# Task to complete
Give back, unchanged, the line containing "465 279 16.22" and every line after it up to the end of the listing.

# Data supplied
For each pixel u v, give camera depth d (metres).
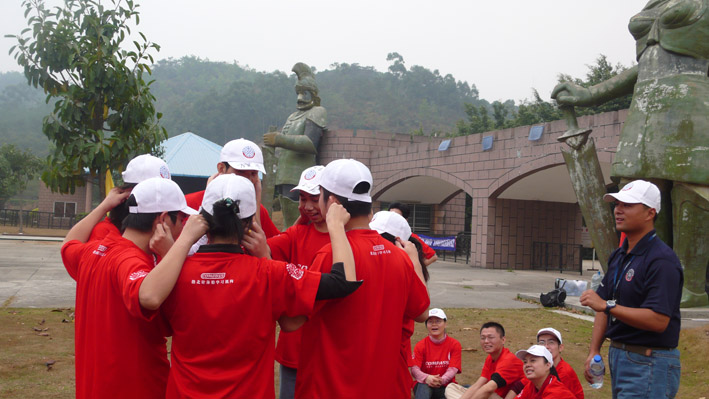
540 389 4.07
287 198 16.00
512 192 19.83
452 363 5.25
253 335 2.65
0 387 5.16
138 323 2.79
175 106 103.62
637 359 3.48
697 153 9.16
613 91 10.21
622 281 3.62
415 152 22.50
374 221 3.86
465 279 16.22
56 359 6.12
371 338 2.93
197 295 2.61
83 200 40.22
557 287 11.45
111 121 7.93
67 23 7.82
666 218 9.88
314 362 2.96
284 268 2.75
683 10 9.16
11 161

# Reply
465 279 16.22
56 359 6.12
371 338 2.93
197 295 2.61
83 200 40.22
557 287 11.45
111 121 7.93
67 23 7.82
666 218 9.88
314 362 2.96
284 268 2.75
683 10 9.16
11 161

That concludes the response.